Additionally, it is necessary to balance the strength of the
connection between the soft tip and the catheter shaft with the
need to minimize the stiffness of the distal end of the catheter.
Minimizing the stiffness of the distal end of the catheter results
in improved maneuverability of the catheter.

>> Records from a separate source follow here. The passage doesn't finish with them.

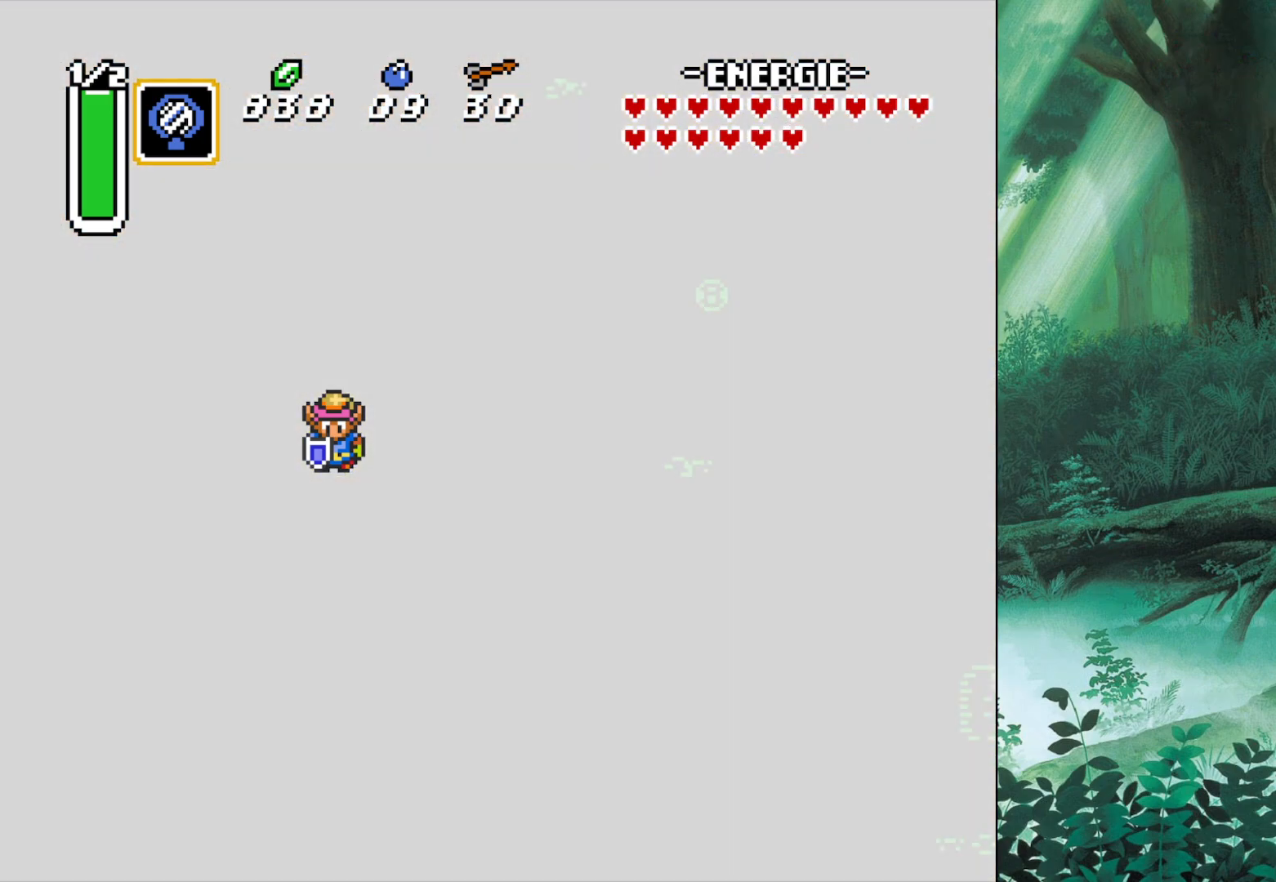
{"buttons": [], "left_stick": "down", "events": [[333, "left_stick", "down"]]}
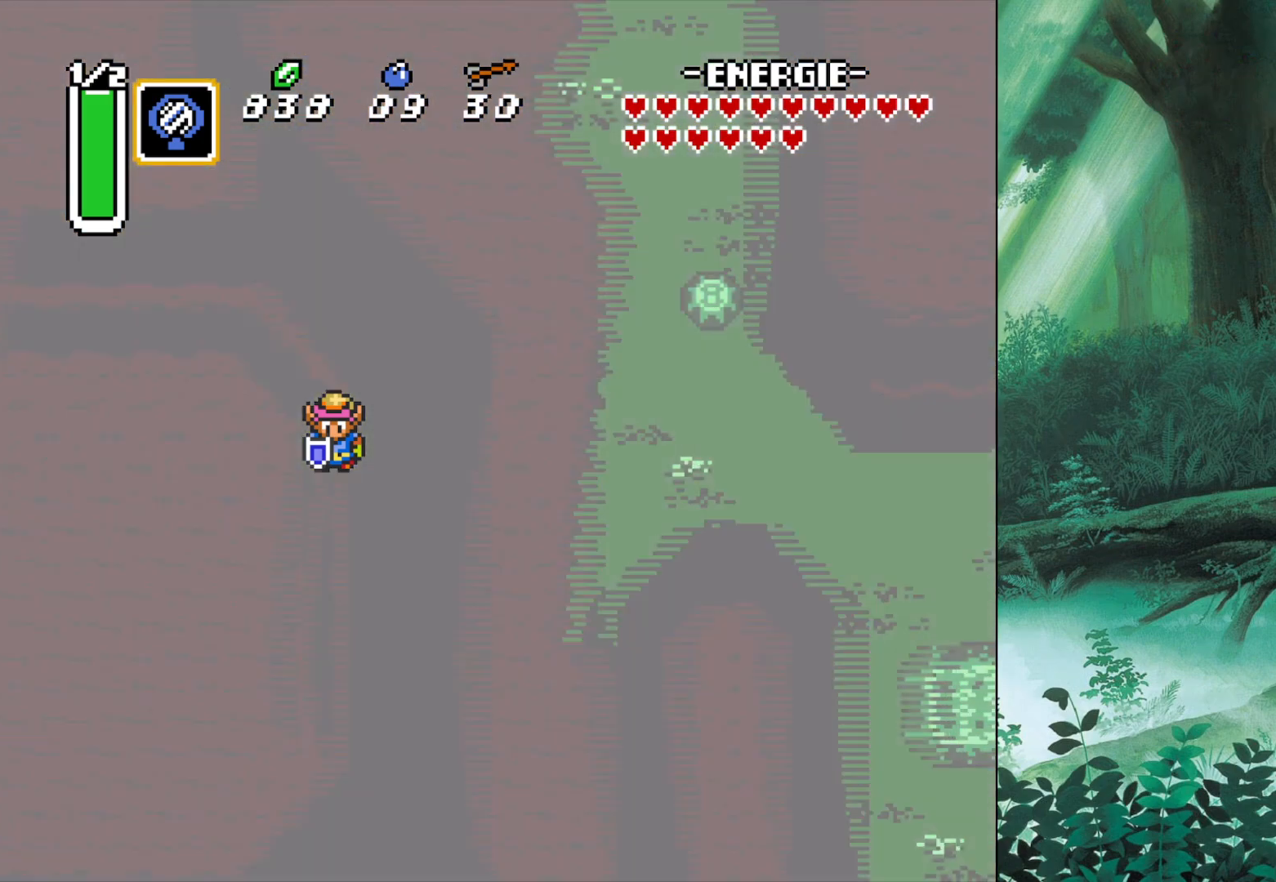
{"buttons": [], "left_stick": "down", "events": []}
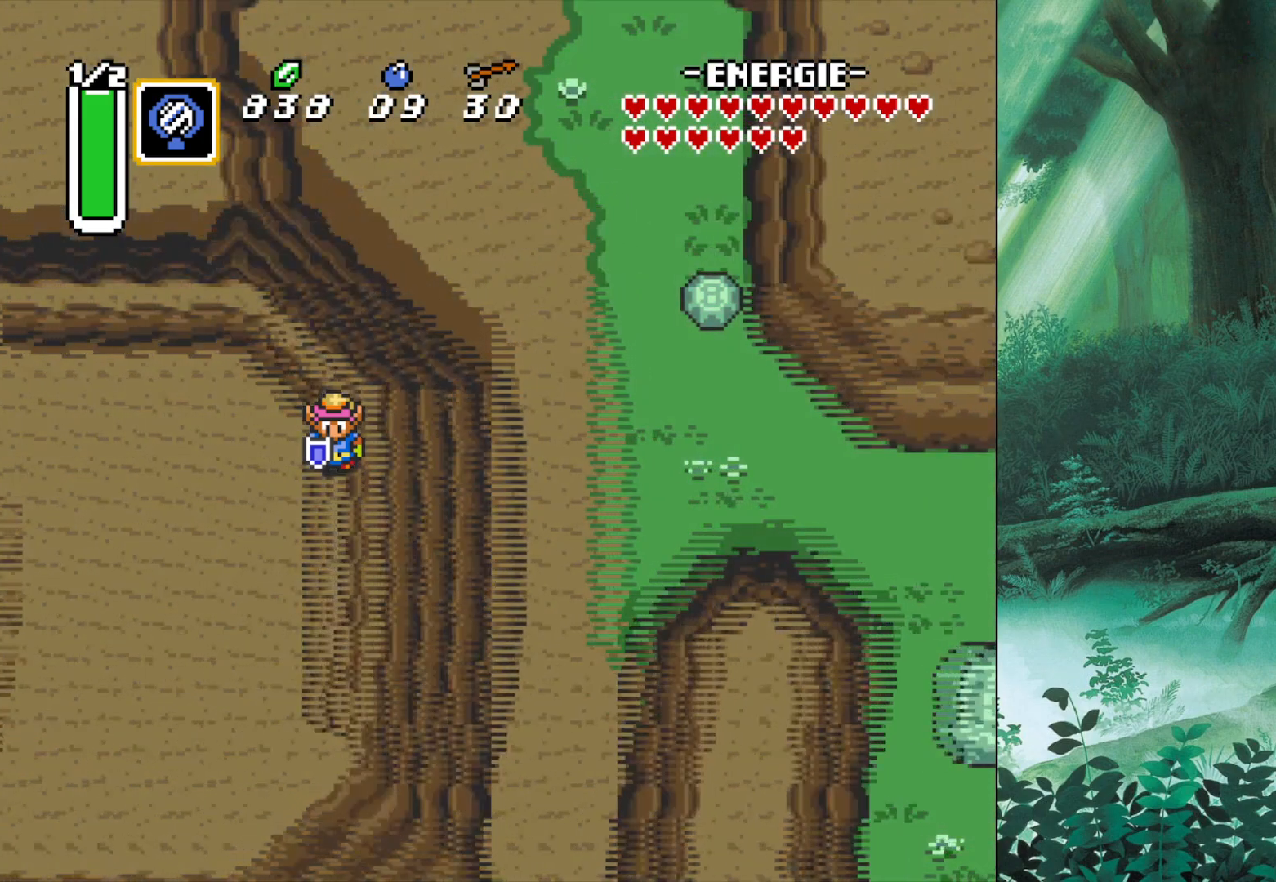
{"buttons": [], "left_stick": "down", "events": []}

[0007] Accordingly, it would be a significant advance to provide a
catheter with a soft tip having improved performance. This
invention satisfies these and other needs.
SUMMARY OF THE INVENTION
[0008] The present invention is directed to balloon catheter with
improved maneuverability. The catheter includes an elongated
catheter shaft having a proximal end, a distal end, and proximal
and distal shaft sections. A guidewire receiving lumen extends
along at least a portion of the catheter shaft to a port at the
distal end of the catheter shaft. An inflation lumen extends along
at least a portion of the catheter shaft terminating at a point
proximal to the distal end of the catheter shaft.
[0009] An inflatable member, such as a balloon, with proximal and
distal ends and an inflatable interior is disposed on the distal
section of the catheter shaft. The interior of the balloon is in
fluid communication with the inflation lumen. The balloon further
includes a distal shaft section adjacent the balloon distal end.
The distal end of the balloon is adhesively secured to the catheter
shaft. The balloon distal shaft section tapers distally and forms a
tapered balloon distal end with an interior surface defining a
portion of the guidewire receiving lumen.
[0010] The catheter further includes a tip member on the distal end
of the catheter having proximal and distal ends and being in fluid
communication with the catheter shaft guidewire receiving lumen.
The proximal end of the tip member is adhesively joined to the
balloon distal shaft section and the catheter shaft.
[0011] In one embodiment, the proximal end of the tip member
extends proximally over the distal end of the catheter shaft
forming a butt-joint with the distal end of the balloon distal
shaft section.
[0012] A layer of adhesive, preferably uv-cured adhesive, extends
along the length of the catheter shaft extending underneath the
balloon distal shaft and the distal tip member.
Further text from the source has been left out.